Речь, конечно, шла не о хлопах или купцах, мещанах, а только о шляхте. Ничего пока не потеряв в положении и имуществе, они чувствовали себя обиженными: пострадал шляхетский гонор даже у тех, кто был беден как последний хлоп. Императрица подтвердила Статут Великого Княжества Литовского, не отменила и сеймики, на которые собиралась уездная шляхта, но все равно большинство чувствовали себя отстраненными от решения важных уездных дел. Что значат дворянские собрания раз в три года, если сеймики собирались не по расписанию, а по необходимости, если перед уездной шляхтой отчитывались депутаты даже вального сейма. Родионов знал в лицо большинство шляхтичей. Кто из них мог бы замыслить устроить беспорядок? Кто мог ради идеи Речи Посполитой пожертвовать жизнью своей и родных, своим пусть и небогатым имуществом? Нет таких.
Но тревога усиливалась.
Когда, казалось, приготовления были закончены полностью, вдруг поздним вечером ворвался в Благочинную управу Ждан-Пушкин.
— Топчаны! — почти панически кричал он. — Кровати! Перины!
Родионов от его крика вспотел в одно мгновение. Забыл, можно сказать, самое главное!
Тридцать два перьевых матраса необходимо для свиты и один пуховый для государыни. Кроме того, надо где-то уложить двести с лишним мужиков обслуги.
— Да бог с ними! — зло крикнул Родионов, утирая платком лицо и шею. — Пускай хоть на полу спят в трапезной!
И в самом деле, строить топчаны было поздно.
Ну и что делать?
Выход виделся только один: разобрать свиту по домам лучшей городской шляхты. Мужиков сопровождения распределить среди купцов и мещан.

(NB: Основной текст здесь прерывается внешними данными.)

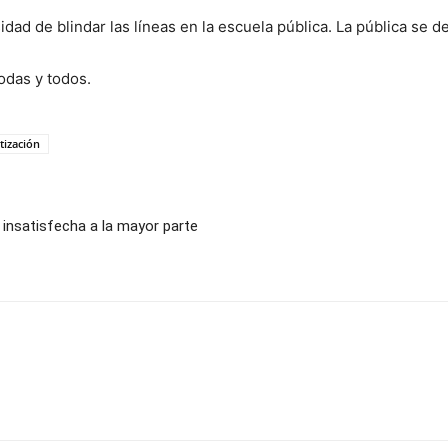
ad de blindar las líneas en la escuela pública. La pública se d
odas y todos.
tización
a insatisfecha a la mayor parte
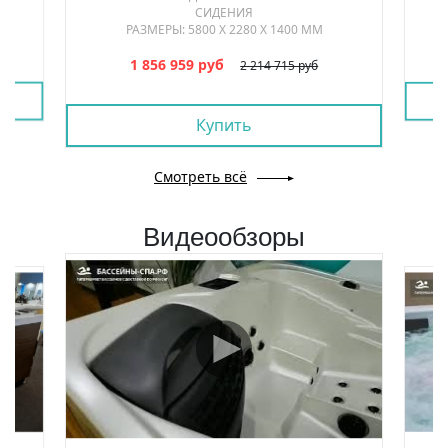
СИДЕНИЯ
РАЗМЕРЫ: 5800 Х 2280 Х 1400 ММ
1 856 959 руб
2 214 715 руб
Купить
Смотреть всё
Видеообзоры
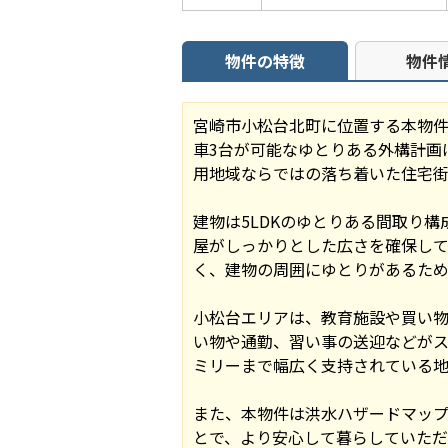
物件の特徴
物件
宮崎市小松台北町に位置する本物件は
車3台が可能なゆとりある外構計画
用地域ならではの落ち着いた住宅街
建物は5LDKのゆとりある間取り
屋がしっかりとした広さを確保し
く、建物の周囲にゆとりがあるため
小松台エリアは、教育施設や買い
い物や通勤、習い事の送迎などが
ミリーまで幅広く支持されている地
また、本物件は洪水ハザードマッ
とで、より安心して暮らしていた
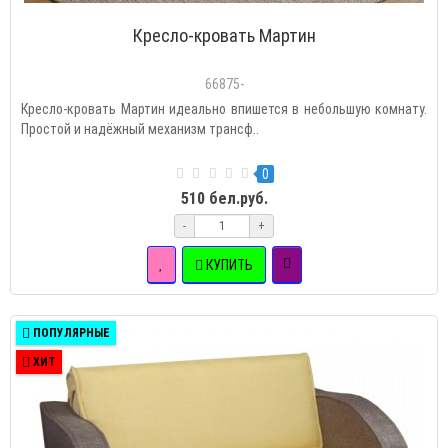
Кресло-кровать Мартин
66875-
Кресло-кровать Мартин идеально впишется в небольшую комнату.
Простой и надёжный механизм трансф..
0
510 бел.руб.
-
+
КУПИТЬ
ПОПУЛЯРНЫЕ
ХИТ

Но Екатерину Алексеевну на старый матрас не положишь.
Утром во все концы уезда помчались нарочные добывать куриный и гусиный пух для ложа императрицы.
Покушение на архиепископа
Возвращаясь с вечерни, архиепископ Георгий Конисский услышал сзади торопливые шаги, затем быстрый бег и тяжелое дыхание, хотел было оглянуться, но не успел: кто-то сильно толкнул его сзади, так что он полетел в сугроб на обочине, сорвал с головы лисью шапку, начал было стаскивать с плеч полушубок, но вдруг, словно испугавшись, бросился прочь. Разглядеть в декабрьской тьме разбойника преосвященный не смог: он тотчас скрылся из виду. Боли поначалу никакой не почувствовал, но и подняться не мог. И холода не чувствовал, хотя было очень морозно, — выручал новый полушубок, что пошил ему шорник Селивон, его прихожанин, добрый человек. Он копошился в снегу, пытаясь встать на ноги, и падал. И помочь было некому: Могилев в такое время город безлюдный. Наконец послышался скрип снега под ногами на другой стороне улицы, преосвященный громко застонал, призывая прохожего, и скрип прекратился, видимо, тот остановился и прислушался. Однако кожушок был светлый, не выделялся на снегу в темноте, и преосвященный снова застонал: здесь я, помогите. Человек услышал, тотчас направился к нему, а наклонившись, чтобы разглядеть, охнул: «Владыко?» Именно шорника Селивона и подарил ему случай и Господь. Селивон подхватил его за подмышки, поставил на ноги. «Можешь идти, владыко?» Нет, самостоятельно идти не получалось: не слушалась правая нога. Сообразив, Селивон подхватил его за поясницу, преосвященный обнял его шею — кое-как потащились. Впрочем, идти было недалеко, меньше полуверсты, а Селивон знал, где дом епископа, — бывал у него не раз: то дров помогал наколоть, то снег разбросать, калитку покосившуюся перевесить, заборчик поправить — сам епископ был в этих делах неловок. Шли медленно, с остановками и почти не разговаривали: боль в ноге усиливалась. Поняв, что отец Георгий замерзает, Селивон напялил на него свою драную шапку — лучше, чем ничего. «Кто ж тебя, владыко? За что?» Но и сам понимал, что ответа не будет, а вопросы задавал для сочувствия. Впрочем, оба могли предполагать, кто и за что, но не пойман — не вор.